How to Cook for 31,000

While you prepared holiday meals for two or twenty, our team in Deir ez-Zor, Syria cooked, delivered and served 31,000 hot meals to Syrian families each week.

Here’s how that works:

Step 1: Find a suitable location for a kitchen and warehouse. Repair the water and electrical systems, replace windows and doors, and fix anything else damaged by rockets and missiles. Every repair means a little work for a local tradesman trying to get by in a terrible war economy.

Step 2: Install twelve iron stoves and tanks of propane, industrial-sized cooking pots and spades for stirring. Fill the pantry with shelf-stable ingredients for the coming weeks: rice, bulgur, tomato paste, oil, salt.
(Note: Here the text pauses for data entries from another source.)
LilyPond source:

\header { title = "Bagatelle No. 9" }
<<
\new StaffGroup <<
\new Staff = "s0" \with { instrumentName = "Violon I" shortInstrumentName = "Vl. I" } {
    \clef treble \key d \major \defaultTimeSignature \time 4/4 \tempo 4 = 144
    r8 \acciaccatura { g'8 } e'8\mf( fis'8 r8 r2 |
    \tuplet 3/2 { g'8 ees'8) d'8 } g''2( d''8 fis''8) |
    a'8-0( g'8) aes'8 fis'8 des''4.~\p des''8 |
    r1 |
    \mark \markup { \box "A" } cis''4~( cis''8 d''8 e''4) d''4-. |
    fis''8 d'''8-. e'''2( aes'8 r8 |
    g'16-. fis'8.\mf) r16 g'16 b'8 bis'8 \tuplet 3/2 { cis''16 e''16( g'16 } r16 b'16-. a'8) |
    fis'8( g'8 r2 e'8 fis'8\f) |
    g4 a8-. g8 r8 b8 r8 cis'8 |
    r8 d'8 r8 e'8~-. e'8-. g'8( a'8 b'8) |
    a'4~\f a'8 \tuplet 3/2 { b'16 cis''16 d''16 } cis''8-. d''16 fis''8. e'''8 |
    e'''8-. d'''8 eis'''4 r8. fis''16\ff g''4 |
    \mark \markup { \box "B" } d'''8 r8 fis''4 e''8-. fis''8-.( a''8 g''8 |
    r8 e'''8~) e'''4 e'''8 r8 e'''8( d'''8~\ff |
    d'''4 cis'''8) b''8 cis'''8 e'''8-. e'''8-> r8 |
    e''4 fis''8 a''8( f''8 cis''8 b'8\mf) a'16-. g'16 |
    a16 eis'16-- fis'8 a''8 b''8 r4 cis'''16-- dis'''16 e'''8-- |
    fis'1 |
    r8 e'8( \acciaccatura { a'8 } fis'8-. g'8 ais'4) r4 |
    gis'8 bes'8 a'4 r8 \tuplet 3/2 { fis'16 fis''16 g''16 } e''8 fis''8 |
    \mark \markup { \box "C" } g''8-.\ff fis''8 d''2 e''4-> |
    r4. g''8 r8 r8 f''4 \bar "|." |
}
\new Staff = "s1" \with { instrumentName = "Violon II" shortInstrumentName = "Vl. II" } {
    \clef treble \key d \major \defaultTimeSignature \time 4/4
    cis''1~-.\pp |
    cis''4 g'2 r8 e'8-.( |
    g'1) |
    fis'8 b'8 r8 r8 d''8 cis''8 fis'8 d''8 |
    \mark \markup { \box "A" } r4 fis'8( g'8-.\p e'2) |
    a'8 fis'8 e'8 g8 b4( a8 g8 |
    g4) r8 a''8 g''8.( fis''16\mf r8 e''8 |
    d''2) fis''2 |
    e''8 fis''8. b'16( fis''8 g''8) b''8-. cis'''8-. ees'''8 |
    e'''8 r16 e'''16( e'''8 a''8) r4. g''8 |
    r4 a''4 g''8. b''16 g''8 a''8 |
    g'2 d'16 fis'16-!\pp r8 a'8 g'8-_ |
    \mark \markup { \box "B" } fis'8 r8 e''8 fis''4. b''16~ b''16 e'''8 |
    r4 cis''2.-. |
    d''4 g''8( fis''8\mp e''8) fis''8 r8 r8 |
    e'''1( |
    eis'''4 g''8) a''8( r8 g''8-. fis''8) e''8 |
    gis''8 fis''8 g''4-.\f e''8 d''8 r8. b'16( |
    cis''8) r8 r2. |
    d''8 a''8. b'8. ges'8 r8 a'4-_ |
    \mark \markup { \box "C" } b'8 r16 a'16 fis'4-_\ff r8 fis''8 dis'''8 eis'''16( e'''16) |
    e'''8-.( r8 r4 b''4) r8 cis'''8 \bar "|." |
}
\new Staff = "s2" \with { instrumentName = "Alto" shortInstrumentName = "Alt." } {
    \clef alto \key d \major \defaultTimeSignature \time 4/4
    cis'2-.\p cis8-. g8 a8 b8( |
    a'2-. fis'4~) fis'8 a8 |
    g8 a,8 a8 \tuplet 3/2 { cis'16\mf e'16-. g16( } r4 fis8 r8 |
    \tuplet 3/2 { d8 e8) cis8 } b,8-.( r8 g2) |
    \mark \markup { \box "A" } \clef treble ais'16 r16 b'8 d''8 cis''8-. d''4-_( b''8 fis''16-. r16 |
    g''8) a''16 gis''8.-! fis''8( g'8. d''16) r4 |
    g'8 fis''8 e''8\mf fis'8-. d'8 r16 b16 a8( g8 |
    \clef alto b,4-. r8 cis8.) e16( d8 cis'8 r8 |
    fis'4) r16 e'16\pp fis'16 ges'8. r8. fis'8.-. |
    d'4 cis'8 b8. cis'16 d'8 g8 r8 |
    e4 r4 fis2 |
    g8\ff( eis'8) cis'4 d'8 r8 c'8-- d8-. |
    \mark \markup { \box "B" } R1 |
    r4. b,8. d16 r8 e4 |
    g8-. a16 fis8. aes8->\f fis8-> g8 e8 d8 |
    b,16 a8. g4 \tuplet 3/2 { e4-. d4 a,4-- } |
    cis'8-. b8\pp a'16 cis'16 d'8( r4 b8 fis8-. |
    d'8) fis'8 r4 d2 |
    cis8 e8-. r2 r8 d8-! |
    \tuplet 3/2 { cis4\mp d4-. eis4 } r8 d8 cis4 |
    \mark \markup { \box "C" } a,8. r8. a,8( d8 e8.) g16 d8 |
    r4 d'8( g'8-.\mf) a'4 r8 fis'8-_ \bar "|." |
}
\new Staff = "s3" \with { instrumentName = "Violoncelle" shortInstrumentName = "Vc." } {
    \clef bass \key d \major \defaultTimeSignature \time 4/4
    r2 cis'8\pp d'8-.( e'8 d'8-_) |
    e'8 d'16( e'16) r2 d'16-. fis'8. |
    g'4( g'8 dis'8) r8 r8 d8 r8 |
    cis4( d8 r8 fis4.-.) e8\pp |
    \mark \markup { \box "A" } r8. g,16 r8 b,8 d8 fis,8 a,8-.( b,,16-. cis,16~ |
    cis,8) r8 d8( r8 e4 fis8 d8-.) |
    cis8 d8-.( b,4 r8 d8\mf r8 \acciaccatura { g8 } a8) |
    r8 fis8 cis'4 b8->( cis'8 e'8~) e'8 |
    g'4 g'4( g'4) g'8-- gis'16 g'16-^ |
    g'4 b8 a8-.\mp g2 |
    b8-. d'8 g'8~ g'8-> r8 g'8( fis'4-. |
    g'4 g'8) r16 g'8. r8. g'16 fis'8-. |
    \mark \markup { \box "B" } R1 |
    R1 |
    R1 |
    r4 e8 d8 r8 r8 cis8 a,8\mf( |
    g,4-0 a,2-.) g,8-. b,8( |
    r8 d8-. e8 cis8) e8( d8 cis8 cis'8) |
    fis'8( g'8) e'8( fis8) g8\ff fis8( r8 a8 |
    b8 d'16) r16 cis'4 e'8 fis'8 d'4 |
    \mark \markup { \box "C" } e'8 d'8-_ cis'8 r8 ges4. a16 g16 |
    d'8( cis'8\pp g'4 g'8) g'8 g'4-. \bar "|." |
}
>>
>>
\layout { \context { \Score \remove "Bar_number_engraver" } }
Step 3: Hire fifty-six local men and women to shop for supplies, cook meals, distribute food, and keep the kitchen spotless. Send out teams to register families who need meals, assess who is the hungriest, and who has the fewest resources. Sign up over 5,000 families.

Step 4: Chop, cook, stir. Load the giant pots into trucks. Drive to the neighbourhoods where food and cooking fuel are scarce—where hungry families run toward the truck as it pulls to a stop. Ladle steaming hot grains and beans into buckets that can be easily carried home. By week’s end, 31,000 hot meals have been served to Syrians whose lives were upended by war.

Step 5: Repeat.

The two emergency kitchens you originally funded to serve the Aleppo countryside have now wrapped up. The area is stable, and residents are slowly finding their way back to the lives they knew before the war.

But Deir ez-Zor is still reeling from three years under siege and ongoing attacks. Families are starving—unable to buy food or cooking fuel—and are desperate for relief. Most of them have heartbreaking stories of suffering and lost loved ones over the last three years. They are so grateful that you’re showing up, bringing life and hope back to their city.

You’ve heard us say it many times—the situation in Syria is complicated. It’s a tangled mess, years in the making. But it is not hopeless.

You continue to show up in the form of steaming pots of beans and rice to assure families that they are not forgotten. And every time you show up, you create a piece of the more beautiful world our hearts know is possible. Thank you!